Let’s talk visuals. It’s apparent from the trailer video that the graphics in this game are fantastic. Night racing is terrifying with your headlights cutting a narrow swath through the forest as you learn how rally car headlights are rarely pointed the direction your car is moving, making it all the more terrifying. Both rain and puddles cause a near-complete loss of vision until your wipers do their thing which, at 100mph, seems like an eternity.
You’re going to crash. When you do, bits of your car will stop working. Your bumper may fall off, your windshield may crack. Sometimes your wheel falls off entirely and you have to wrestle the car through the rest of the stage pulling hard to the right. Or maybe your headlights get smashed at night in the rain.
The graphics in that trailer sold me, but the sound design kept me. Inside the car, you hear every noise you never knew a rally car dealt with. Your brakes scream under continual punishment and mud assault, your flat tire bangs around the wheel well. You can hear every rock hit your undercarriage and even random “crappy-car” noises of flopping door panels. It’s incredibly immersive.
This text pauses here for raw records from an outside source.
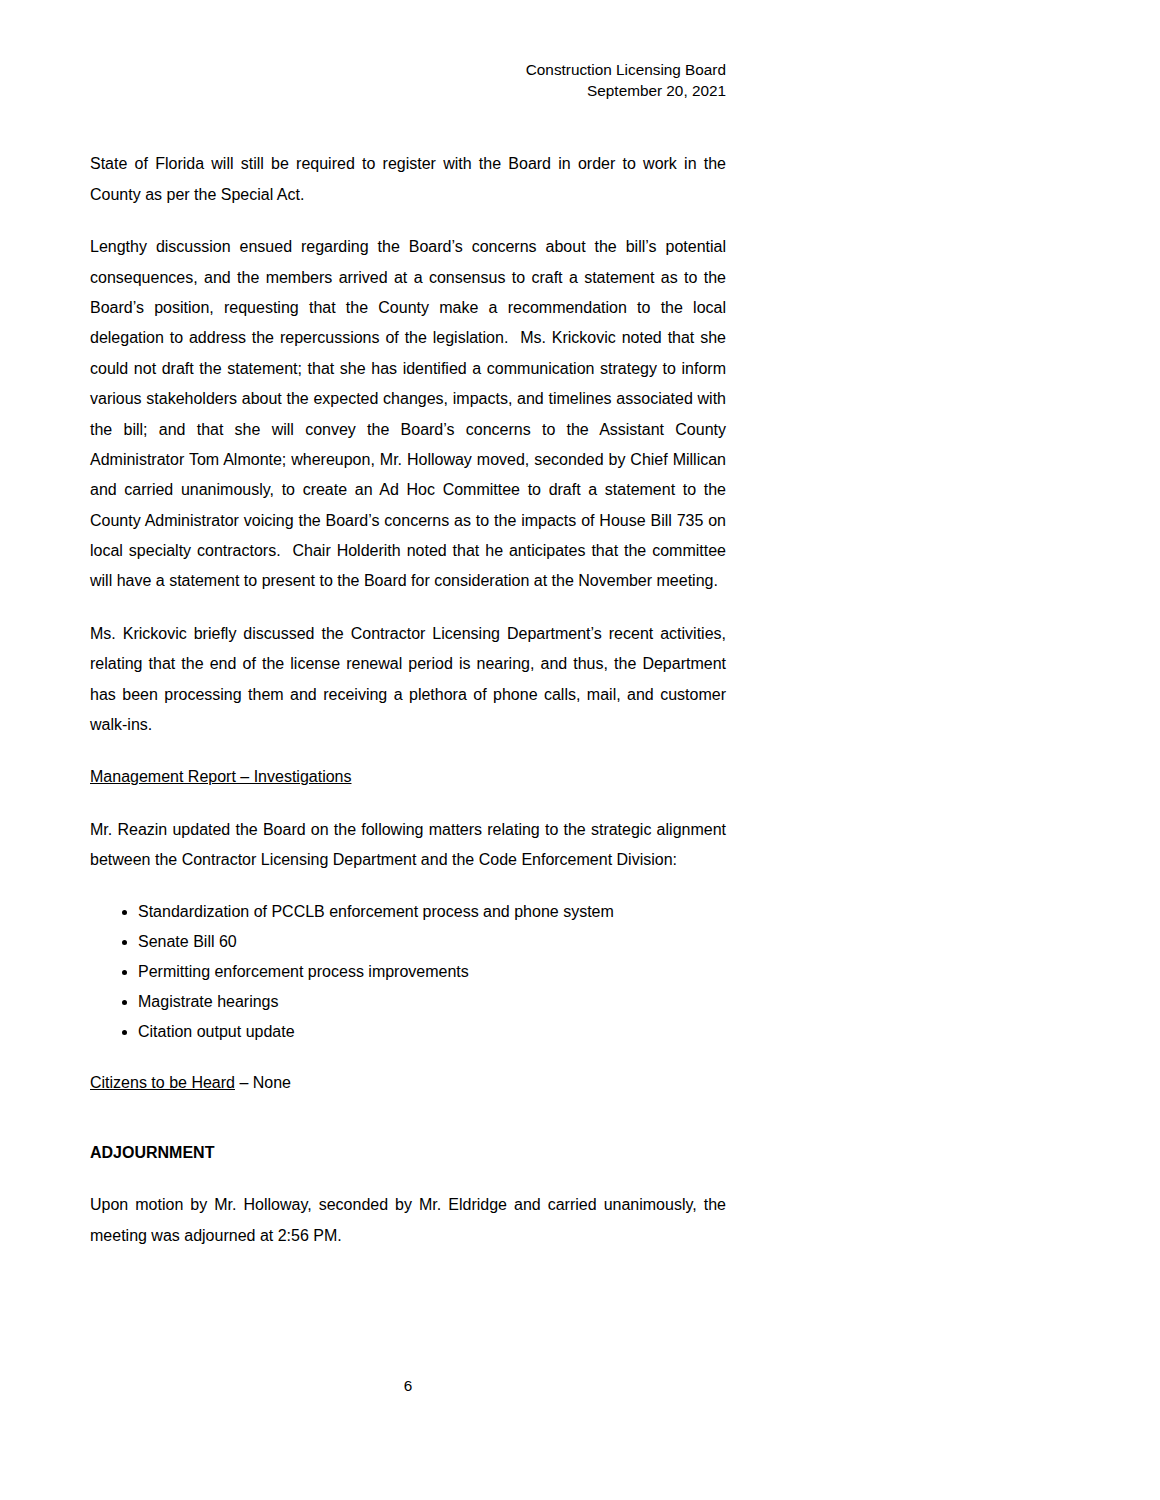Construction Licensing Board
September 20, 2021
State of Florida will still be required to register with the Board in order to work in the County as per the Special Act.
Lengthy discussion ensued regarding the Board’s concerns about the bill’s potential consequences, and the members arrived at a consensus to craft a statement as to the Board’s position, requesting that the County make a recommendation to the local delegation to address the repercussions of the legislation. Ms. Krickovic noted that she could not draft the statement; that she has identified a communication strategy to inform various stakeholders about the expected changes, impacts, and timelines associated with the bill; and that she will convey the Board’s concerns to the Assistant County Administrator Tom Almonte; whereupon, Mr. Holloway moved, seconded by Chief Millican and carried unanimously, to create an Ad Hoc Committee to draft a statement to the County Administrator voicing the Board’s concerns as to the impacts of House Bill 735 on local specialty contractors. Chair Holderith noted that he anticipates that the committee will have a statement to present to the Board for consideration at the November meeting.
Ms. Krickovic briefly discussed the Contractor Licensing Department’s recent activities, relating that the end of the license renewal period is nearing, and thus, the Department has been processing them and receiving a plethora of phone calls, mail, and customer walk-ins.
Management Report – Investigations
Mr. Reazin updated the Board on the following matters relating to the strategic alignment between the Contractor Licensing Department and the Code Enforcement Division:
Standardization of PCCLB enforcement process and phone system
Senate Bill 60
Permitting enforcement process improvements
Magistrate hearings
Citation output update
Citizens to be Heard – None
ADJOURNMENT
Upon motion by Mr. Holloway, seconded by Mr. Eldridge and carried unanimously, the meeting was adjourned at 2:56 PM.
6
Oh, and it’s worth noting that rally racing is actually very hard. You can still play the game in the chase-camera and turn on all assists, and you’ll be rewarded with a pretty compelling arcade game, but the real beauty of this achievement comes from disabling every assist and using in-car view.
This video gives you a good overview of the gameplay along with the different available camera angles.
There’s no racing game I’ve played that’s quite as challenging. No other racing game made my heart jump quite as much as the first time I flew off the track, into the trees, and rolled down a mountain.
By now you know how much I love playing this game and how much I’m looking forward to the full release.
I would definitely suggest this to anyone who’s remotely interested in racing games. For casual racers, it’s a fresh take on the genre with beautiful, modern graphics. For sim-fanatics, it’s a rewarding challenge. For hardcore rally-enthusiasts, it’s a great representation of lifelike courses and a beautiful renderings of historical cars.
If you even remotely enjoy stressfully-challenging games, you can easily lose hours to this game.